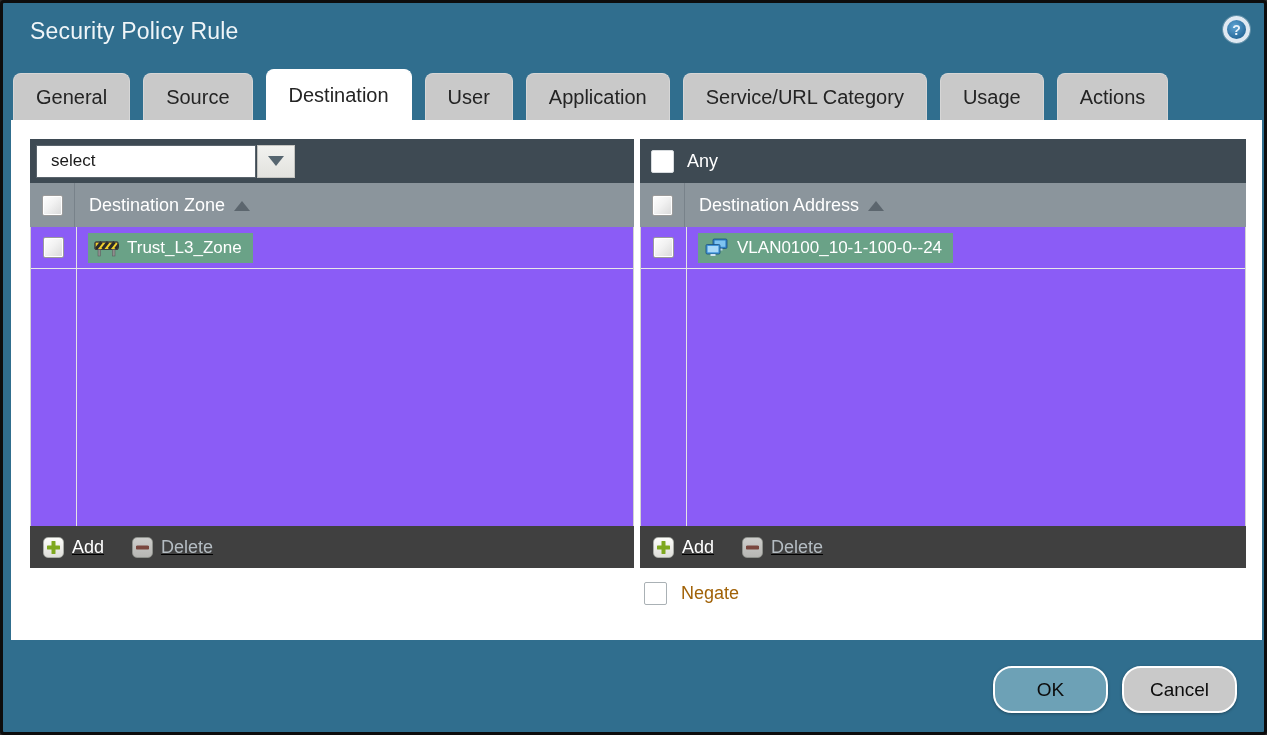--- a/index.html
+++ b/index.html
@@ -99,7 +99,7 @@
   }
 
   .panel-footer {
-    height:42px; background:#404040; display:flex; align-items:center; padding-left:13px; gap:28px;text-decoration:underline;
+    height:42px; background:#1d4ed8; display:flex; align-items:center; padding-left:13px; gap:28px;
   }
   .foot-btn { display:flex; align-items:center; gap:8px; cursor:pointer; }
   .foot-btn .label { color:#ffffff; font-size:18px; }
- - - -
▶ [TASK DESCRIPTION]:
Find the line that contains "height:42px; background:#404040; display:flex;" in the data above. Reproduce it and every later line exactly, through the last one.

▶ [EXPECTED OUTPUT]:
-    height:42px; background:#404040; display:flex; align-items:center; padding-left:13px; gap:28px;text-decoration:underline;
+    height:42px; background:#1d4ed8; display:flex; align-items:center; padding-left:13px; gap:28px;
   }
   .foot-btn { display:flex; align-items:center; gap:8px; cursor:pointer; }
   .foot-btn .label { color:#ffffff; font-size:18px; }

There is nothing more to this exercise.